▶ **YOUR OBJECTIVE**: The listing that follows must be retyped exactly, without its pictures.

----- EXERCISE MATERIAL

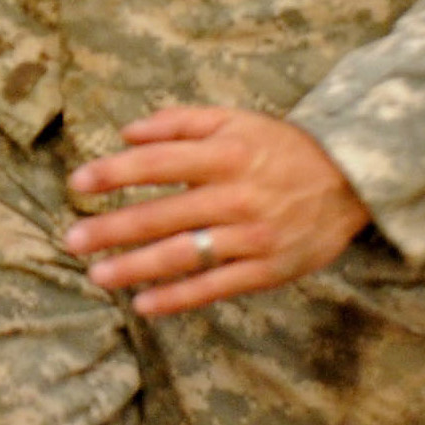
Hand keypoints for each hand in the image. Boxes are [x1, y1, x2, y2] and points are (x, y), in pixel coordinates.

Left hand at [61, 108, 370, 316]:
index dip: (114, 173)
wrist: (352, 180)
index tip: (77, 183)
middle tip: (72, 240)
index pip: (157, 163)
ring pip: (183, 255)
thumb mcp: (236, 120)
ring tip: (97, 276)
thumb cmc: (283, 148)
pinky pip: (215, 287)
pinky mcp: (267, 269)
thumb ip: (180, 121)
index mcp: (225, 154)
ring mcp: (251, 236)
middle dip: (112, 229)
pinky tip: (144, 304)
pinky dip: (178, 298)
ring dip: (136, 267)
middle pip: (162, 214)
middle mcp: (235, 195)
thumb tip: (127, 132)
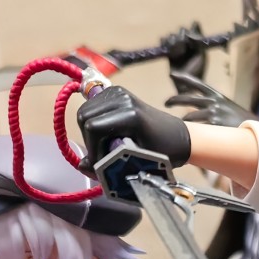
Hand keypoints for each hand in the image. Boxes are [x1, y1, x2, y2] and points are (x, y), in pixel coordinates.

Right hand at [76, 86, 191, 174]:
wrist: (177, 137)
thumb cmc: (163, 152)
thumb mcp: (137, 162)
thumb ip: (109, 164)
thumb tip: (81, 167)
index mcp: (130, 115)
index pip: (93, 127)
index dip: (92, 149)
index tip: (99, 164)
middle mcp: (122, 98)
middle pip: (84, 116)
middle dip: (89, 140)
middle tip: (102, 155)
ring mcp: (118, 92)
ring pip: (85, 111)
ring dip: (90, 132)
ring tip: (105, 146)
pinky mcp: (115, 92)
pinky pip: (91, 106)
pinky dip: (93, 122)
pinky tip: (107, 134)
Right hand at [161, 21, 207, 80]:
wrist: (186, 84)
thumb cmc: (197, 71)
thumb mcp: (201, 55)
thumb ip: (198, 41)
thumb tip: (189, 31)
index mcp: (198, 42)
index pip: (194, 26)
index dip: (192, 31)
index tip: (190, 39)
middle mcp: (187, 42)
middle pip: (181, 30)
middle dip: (181, 37)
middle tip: (183, 49)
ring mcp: (177, 46)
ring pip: (172, 35)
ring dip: (173, 42)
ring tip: (176, 53)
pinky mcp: (168, 51)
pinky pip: (163, 40)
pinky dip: (164, 43)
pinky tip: (169, 51)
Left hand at [165, 73, 254, 128]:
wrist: (257, 131)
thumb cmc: (241, 122)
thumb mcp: (228, 109)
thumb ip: (213, 107)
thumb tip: (196, 112)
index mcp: (218, 96)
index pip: (198, 84)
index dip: (184, 78)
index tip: (172, 74)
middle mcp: (215, 102)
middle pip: (189, 98)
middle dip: (175, 100)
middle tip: (166, 103)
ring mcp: (215, 114)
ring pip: (191, 117)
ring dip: (184, 122)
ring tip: (178, 127)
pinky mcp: (215, 126)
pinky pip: (199, 130)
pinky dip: (193, 134)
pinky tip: (189, 138)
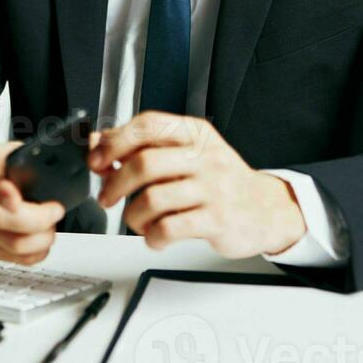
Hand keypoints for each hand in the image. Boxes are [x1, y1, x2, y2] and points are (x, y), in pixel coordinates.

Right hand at [0, 141, 66, 265]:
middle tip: (56, 212)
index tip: (17, 201)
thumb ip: (56, 150)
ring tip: (50, 229)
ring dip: (39, 240)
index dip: (1, 191)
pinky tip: (40, 241)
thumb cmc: (20, 167)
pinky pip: (10, 256)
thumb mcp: (34, 150)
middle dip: (37, 220)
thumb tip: (88, 146)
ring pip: (9, 241)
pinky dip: (33, 253)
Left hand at [88, 111, 305, 257]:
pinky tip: (155, 237)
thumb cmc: (218, 180)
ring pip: (153, 199)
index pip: (148, 125)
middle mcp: (205, 157)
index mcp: (194, 134)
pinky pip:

----------

▶ **REPLY**:
Hand keypoints for each hand in the image. Boxes are [x1, y1, x2, y2] and points are (x, y), in pixel coordinates.

Left hand at [61, 108, 370, 316]:
index dip: (114, 173)
wrist: (352, 180)
index tip: (77, 183)
middle tip: (72, 240)
index pip: (157, 163)
ring pip: (183, 255)
thumb mcp: (236, 120)
ring tip: (97, 276)
thumb cmc: (283, 148)
pinky pip: (215, 287)
pinky mcp: (267, 269)
thumb ip: (180, 121)
index mcp: (225, 154)
ring mcp: (251, 236)
middle dip: (112, 229)
pinky tip: (144, 304)
pinky dip: (178, 298)
ring dip: (136, 267)
middle pip: (162, 214)
middle mcp: (235, 195)
thumb tip: (127, 132)
Hand keypoints for each hand in the image. Boxes are [x1, y1, x2, y2] and points are (x, y), in pixel coordinates.

Right hand at [76, 86, 191, 174]:
wrist: (177, 137)
thumb cmc: (163, 152)
thumb mcp: (137, 162)
thumb ip: (109, 164)
thumb tip: (81, 167)
index mcp: (130, 115)
index pip: (93, 127)
index dip: (92, 149)
index tip: (99, 164)
middle mcp: (122, 98)
middle pip: (84, 116)
middle dip: (89, 140)
middle tip: (102, 155)
ring mcp: (118, 92)
ring pip: (85, 111)
ring dip: (90, 132)
ring tip: (105, 146)
pinky mcp: (115, 92)
pinky pip: (91, 106)
pinky dip: (93, 122)
pinky tip: (107, 134)
Right hand at [161, 21, 207, 80]:
wrist: (186, 84)
thumb cmc: (197, 71)
thumb mcp: (201, 55)
thumb ip: (198, 41)
thumb tip: (189, 31)
index mcp: (198, 42)
index pip: (194, 26)
index dip: (192, 31)
index tip: (190, 39)
middle mcp: (187, 42)
middle pip: (181, 30)
middle dip: (181, 37)
middle tip: (183, 49)
ring mcp: (177, 46)
ring pip: (172, 35)
ring dip: (173, 42)
ring tip: (176, 53)
pinky mcp: (168, 51)
pinky pip: (163, 40)
pinky dip: (164, 43)
pinky tip: (169, 51)
Left hand at [165, 73, 254, 128]:
wrist: (257, 131)
thumb cmc: (241, 122)
thumb mcp: (228, 109)
thumb ip: (213, 107)
thumb tip: (196, 112)
index mcp: (218, 96)
index pip: (198, 84)
index dip: (184, 78)
index tip: (172, 74)
middle mcp: (215, 102)
middle pip: (189, 98)
middle dip: (175, 100)
middle tip: (166, 103)
ring mcp: (215, 114)
ring pip: (191, 117)
ring dip: (184, 122)
ring tip: (178, 127)
pinky mcp: (215, 126)
pinky pip: (199, 130)
pinky dip: (193, 134)
pinky tip: (189, 138)
Hand keypoints for each hand in the image. Boxes are [x1, y1, x2, y2] and points are (x, y), in pixel coordinates.

Right hand at [0, 141, 66, 265]:
middle tip: (56, 212)
index tip: (17, 201)
thumb ip: (56, 150)
ring tip: (50, 229)
ring dip: (39, 240)
index dip: (1, 191)
pinky tip: (40, 241)
thumb cmc: (20, 167)
pinky pip: (10, 256)
thumb mcp: (34, 150)
middle dip: (37, 220)
thumb tip: (88, 146)
ring pip: (9, 241)
pinky dip: (33, 253)
Left hand at [88, 111, 305, 257]:
pinky tip: (155, 237)
thumb cmc: (218, 180)
ring pip: (153, 199)
index pip: (148, 125)
middle mcp: (205, 157)
index mcp: (194, 134)
pinky pip:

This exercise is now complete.